Glasgow Trades Hall

This evening, I am posting information on my visit earlier today to the Trades Hall of Glasgow.

The Hall is now owned by independent trustees for the public good but the underlying organisation dates back to medieval times and the Fourteen Incorporated Crafts of Glasgow which are: Hammermen, Tailors, Cordiners, Maltmen, Weavers, Bakers, Skinners, Wrights, Coopers, Fleshers, Masons, Gardeners, Barbers and Bonnetmakers and Dyers. Each year these entities elect the members of the Trades House which began in 1605 as the Deacon Convener’s Council. Before the advent of the Welfare State in Britain this type of organisation played a role in assisting disadvantaged sections of the community and there remain funds available today for educational and other good purposes.

The building itself is of architectural merit, having been designed by Scotland’s leading architect of the day, Robert Adam (1728-92) who was awarded the mandate in 1791. After the death of Robert Adam, his two younger brothers supervised completion of the building which opened in 1794. Further work was undertaken in 1837-38 by David Hamilton (1768-1843)  and in 1888  by James Sellars ( 1843-88) , both of whom were also leading Glasgow architects. Today, the Trades Hall represents Robert Adam’s only surviving work in Glasgow.

Key aspects of the Trades Hall are:

Entrance Vestibule

→This was reconstructed in the 1930s. The floor is an intricate mosaic inset with the arms of the Trades House.

→The walls are panelled in oak with painted decoration by John Keppie (1862-1945).

→Two carved oak benches which run the length of the passageway which, inter alia, feature the crests of the  fourteen Incorporated Trades.

Entrance Vestibule, Glasgow Trades Hall

Reception Room

Originally let as shops but subsequently incorporated into the main building. In here are two Deacons’ Chairs.

Saloon

Added in 1838 by David Hamilton. Now used to host meetings, receptions, dinners and seminars. Particular features include:

→The white marble fireplace was designed by Robert Adam and  moved to the saloon by Keppie.

Adam Fireplace, Glasgow Trades Hall

→The Deacon Convener’s Chair of State, designed by David Hamilton in 1819. Features fourteen silver shields each engraved with the coats of arms of the Incorporated Trades.

Deacon Convenor’s Chair, Glasgow Trades Hall

→Stained glass portraits from 1916 of King James VI, William Beattie (elected 1913) and Mary, Queen of Scots.

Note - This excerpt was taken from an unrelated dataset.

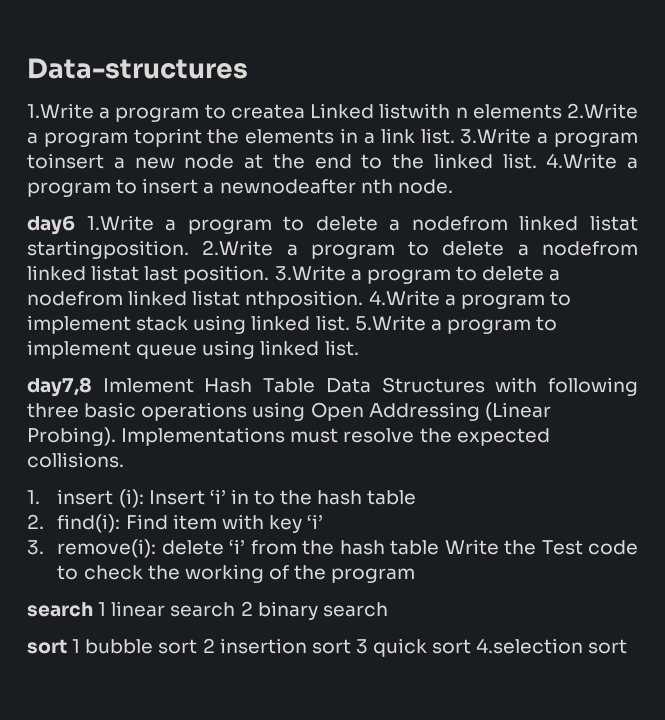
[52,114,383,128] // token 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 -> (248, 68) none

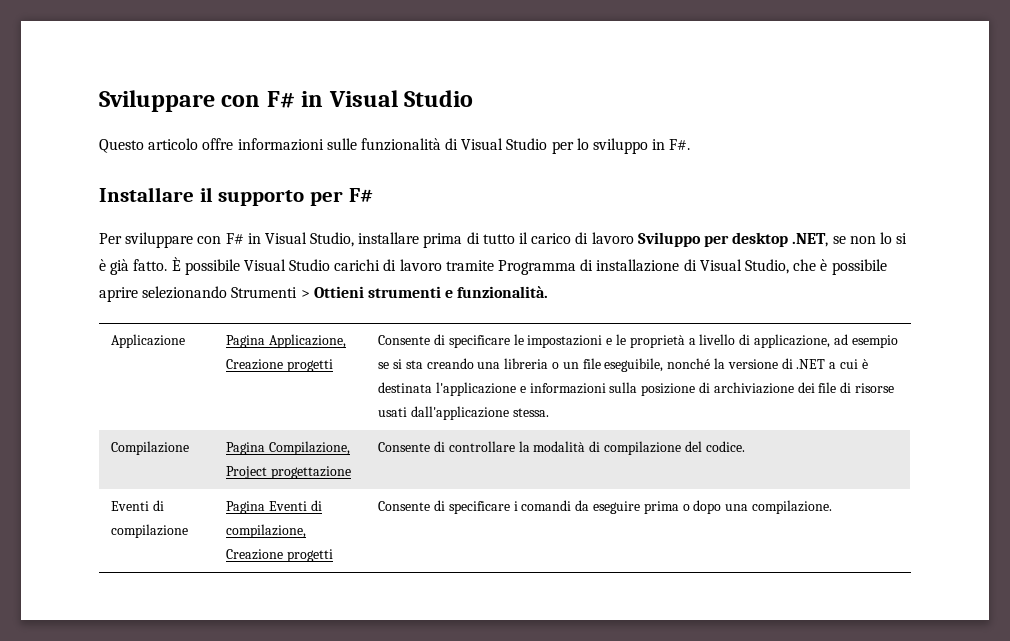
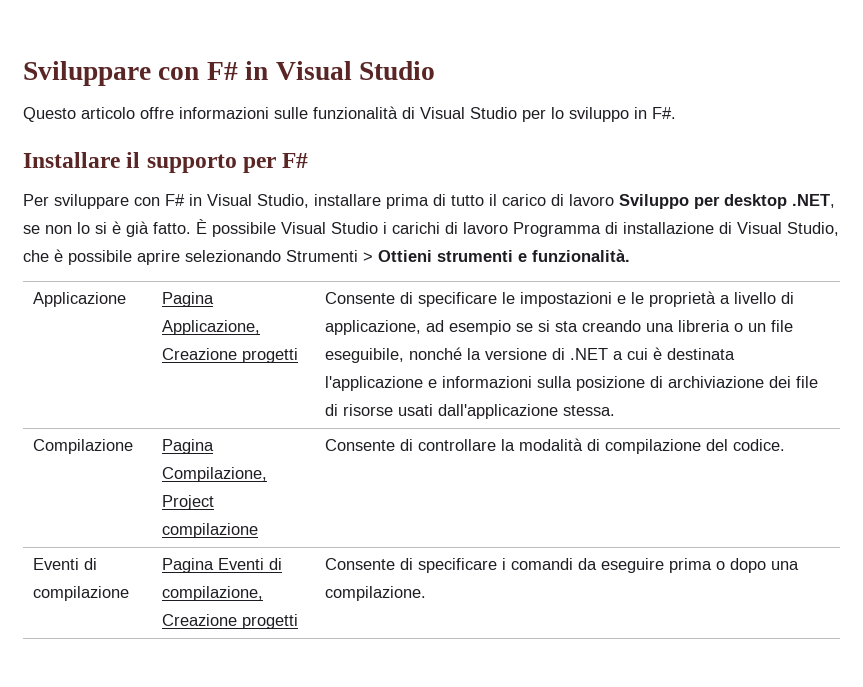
(331, 265) none -> [383,222,387,234] i
[445,260,494,271] tramite -> (508, 228) none
[271,466,352,479] progettazione -> [161,523,258,538] compilazione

The latter donated the former Blackfriars Monastery site as new premises for Glasgow University.

The Grand Hall

Adam’s original design has been subject to extensive remodelling, particularly in the 19th century. Key features:

→The rooms is symmetrical in design with three large and two smaller windows which flood the room with light.

→The windows have been restored to Adam’s original design.

→The ceiling has been twice replaced with current version made of waxed and fireproofed avodire wood from W.Africa.

→The ceiling is dominated by a seven metre dome.

Dome, Glasgow Trades Hall

→There is a high level frieze which runs the entire perimeter of the room. This dates from 1903 and depicts the fourteen Incorporated Trades.

Section of Frieze, Glasgow Trades Hall

Panels and Portraits

The collection includes a portrait of Frederic Chopin who visited Glasgow in 1848.

Chopin Portrait. Glasgow Trades Hall

Stained Glas Window

Shows the old arms of the Crafts as they appeared in 1888 when the Hall was remodelled by James Sellars.

Stained Glass at Glasgow’S Free Trades Hall

Craftsmen’s Gallery

Was originally added as an extension in 1808 as a purpose built school room for the Trades Free School. Provided education for about sixty pupils.

This is an intriguing building fully deserving of a visit.